Here and there around the United States, groups of activists are taking their country back from a tyrannical government and declaring their independence in a critical area of their lives. It’s not the Tea Party, and it’s hardly an Arab Spring, but it could be significant if it takes hold. Three towns in New England and one city in California have acted to pry the government’s cold, dead hands off their food supply. The New England towns have passed what they call a “food freedom” ordinance; and San Francisco had decriminalized urban farming.
Here’s the problem. If you ask Joel Salatin, America’s premier practitioner and advocate of sustainable agriculture, why he doesn’t get organic certification from the USDA for his products, he snorts that he would not lower his standards to that extent. The boondoggle the USDA created when it decided to regulate organic farming remains an historic low point in the history of governance. And it illustrates an immutable law: when government tries to do good (to completely misappropriate a thought of Buckminster Fuller), what government touches, government kills.
In one of Salatin’s books, Everything I Want to Do is Illegal (learn more about his ideas and his Polyface Farm here), he discusses at length “the demonizing and criminalizing of virtually all indigenous and heritage-based food practices. From zoning to labor to food safety to insurance, local food systems daily face a phalanx of regulatory hurdles designed and implemented to police industrial food models but which prejudicially wipe out the antidote: appropriate scaled local food systems.”
The national regulation of our food supply is a sick joke, with emphasis on sick. Industry money applied to its wholly-owned politicians has ensured that most regulations have no teeth, and that those that do have no money allocated for inspection or enforcement. But that’s only for the big guys. Individual farmers who sell milk, beef or pork to their neighbors will soon feel the full weight of the government, acting on behalf of people who have been convinced by industry PR that government-inspected (USDA prime!) industrial food is safe, clean and healthy while stuff that comes from a farm is filthy.

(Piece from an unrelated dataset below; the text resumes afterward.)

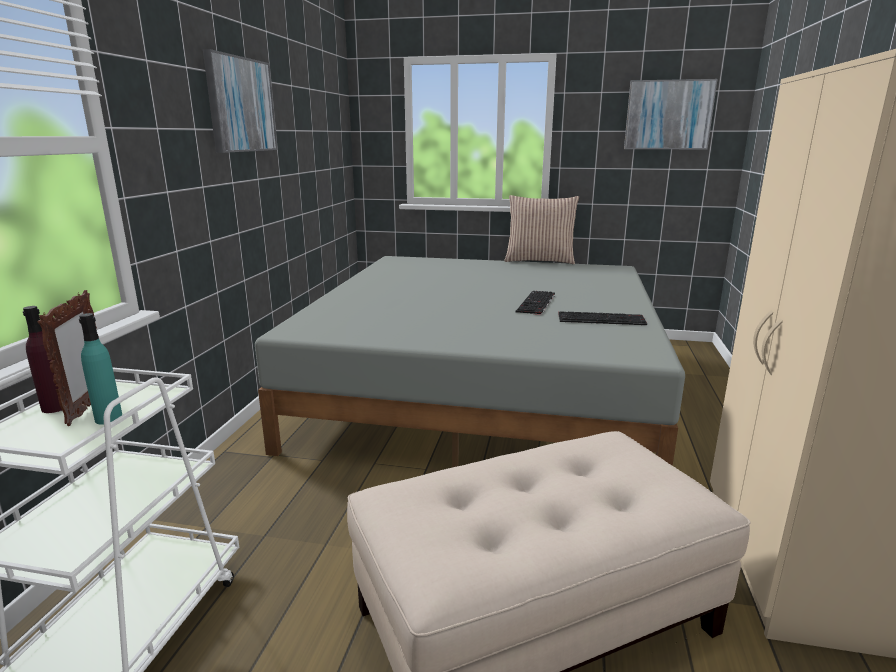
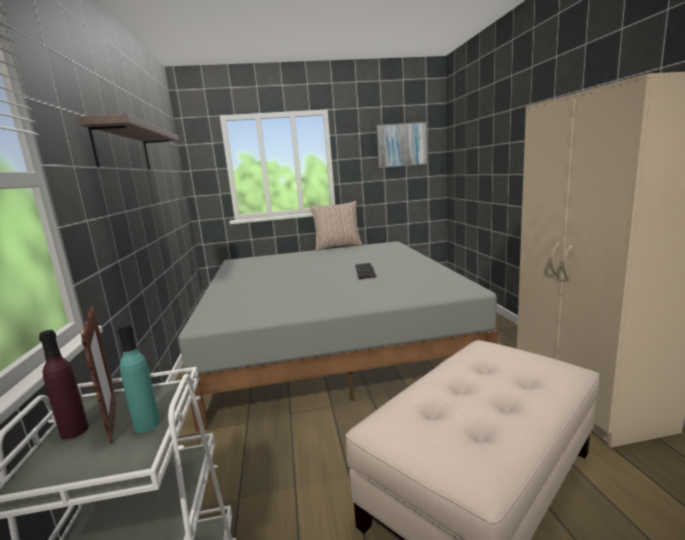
camera: 20 degrees left, 5 degrees down
picture [203,49,278,153] -> shelf [78,114,179,170]
keyboard [559,311,647,325] -> none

In one of her presentations, Sharon Astyk tells a story about visiting an urban farmers’ market and then going to a restaurant a few blocks away. A waiter told her that no spinach was available; it had been recalled because of salmonella contamination. Sharon informed the waiter that plenty of fresh spinach was available a few blocks away at the farmers’ market. The reaction was horror at the idea of buying produce directly from a farmer. How, the waiter wanted to know, would we know it’s clean?
Contrary to the waiter’s mindset, government regulation (a functional oxymoron) has given the country an industrial-food stream that is almost always contaminated with toxic chemicals and infectious micro-organisms. Food from small sustainable farms, on the other hand, is virtually without exception more nutritious, cleaner and safer — for the simple reason that it is the industrial practices themselves that inevitably introduce the toxins and bugs. But government regulation, somehow effective in this respect, makes it a crime to sell many farm products directly to food eaters.
In reaction to this idiocy, three towns in Maine and one in Vermont have enacted or are considering food freedom ordinances exempting all direct sales of food from having to comply with state and federal license and inspection requirements. While these transparently non-legal gestures (especially if they start to spread) will no doubt be squashed like beneficial bugs by state and federal government overlords urged on by their threatened corporate masters, they nevertheless signal a rising awareness of the corruption of our food supply and the attractiveness of a readily available alternative.
Similarly, people who live in the suburbs and realize that suburban dirt will grow food just as well as rural dirt, find themselves under the tyranny of government (not to mention the dreaded homeowners’ association). Most urban governments actually require the perpetuation of the single most destructive land use in history — the lawn — and react in horror to any practical use of yards.
But the San Francisco Board of Supervisors actually has officially recognized the validity of urban farming, with an amendment to the zoning laws allowing people to cultivate and sell produce and some prepared foods from their yards and kitchens without having to get a costly ($3,000 plus) conditional-use permit. Oakland, California, recently adopted a similar measure.
Hardly an Arab Spring, or even a Wisconsin public-employees rally, and far from a Tea Party organized to deny health insurance to the poor and reduce taxes on the wealthy. But still. When you see a few daffodils peek through the snow, how can you deny the hope of a new season?